Brennan’s dissent, joined by Marshall, largely talked past the majority opinion. Picking up on his theme in Rivera regarding the importance of parent-child relationships, he lambasted the law because under its accounting process, the child support money was designated as “state” money. Because the state rather than the parent was now the ‘official’ dispenser of the cash, Brennan argued that the law essentially severed the parent-child bond. He then recounted sob stories of a father who stopped paying child support after the law’s passage, and a child who went to live with her father so her mother and siblings could better share welfare money. Brennan could not stomach a law which caused families to make these sorts of gut-wrenching decisions.

Toward the end of his opinion, Brennan offered a detailed description of a potential welfare law that he would deem Constitutional. In one of the most transparent lies all year, he added that his prescriptions did “not represent an effort to second-guess Congress as to the most effective use of its funds, nor does it represent a threat to the discretion that program officials must inevitably exercise.” Blackmun said in his dissent that he mostly agreed with Brennan’s arguments.

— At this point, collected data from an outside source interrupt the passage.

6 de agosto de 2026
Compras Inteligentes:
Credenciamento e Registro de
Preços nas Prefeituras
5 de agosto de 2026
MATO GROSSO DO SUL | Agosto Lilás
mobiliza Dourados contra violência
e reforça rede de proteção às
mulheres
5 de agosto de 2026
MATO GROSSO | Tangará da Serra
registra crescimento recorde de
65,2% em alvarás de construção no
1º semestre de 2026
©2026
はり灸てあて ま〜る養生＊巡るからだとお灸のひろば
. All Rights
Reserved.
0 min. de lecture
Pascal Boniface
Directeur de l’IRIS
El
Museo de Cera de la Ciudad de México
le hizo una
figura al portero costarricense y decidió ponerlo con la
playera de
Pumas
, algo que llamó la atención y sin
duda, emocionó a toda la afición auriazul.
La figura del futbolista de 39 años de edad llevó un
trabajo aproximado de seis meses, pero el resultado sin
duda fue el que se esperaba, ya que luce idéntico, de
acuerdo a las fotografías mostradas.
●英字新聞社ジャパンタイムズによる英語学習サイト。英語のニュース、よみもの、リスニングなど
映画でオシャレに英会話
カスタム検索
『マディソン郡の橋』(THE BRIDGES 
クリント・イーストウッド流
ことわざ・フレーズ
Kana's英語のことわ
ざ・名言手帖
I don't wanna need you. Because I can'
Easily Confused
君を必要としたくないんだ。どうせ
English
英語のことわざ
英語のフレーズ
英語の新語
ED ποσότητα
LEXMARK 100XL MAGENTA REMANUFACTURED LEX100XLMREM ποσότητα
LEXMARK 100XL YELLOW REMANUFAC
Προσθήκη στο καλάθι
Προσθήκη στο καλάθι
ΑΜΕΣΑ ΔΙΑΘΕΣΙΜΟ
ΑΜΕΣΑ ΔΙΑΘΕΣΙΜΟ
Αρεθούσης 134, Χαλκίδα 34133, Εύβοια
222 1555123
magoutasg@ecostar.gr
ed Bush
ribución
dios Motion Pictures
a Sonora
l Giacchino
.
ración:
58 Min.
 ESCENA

This, by far, was the most depressing case of the entire term. Your heart has to break for all of the children in impoverished single parent homes. It’s hard to take Brennan’s angry moralizing about the poor children seriously though, because it was liberals like him who put so many million innocent children in these terrible situations in the first place. It was liberals like him who worked feverishly to destigmatize divorce, fornication, single parenthood, and monogamy. They remained silent in the face of the mass resulting family destruction, and then belatedly spoke up only when the government didn’t provide as much aid as it probably should have in the brutal aftermath.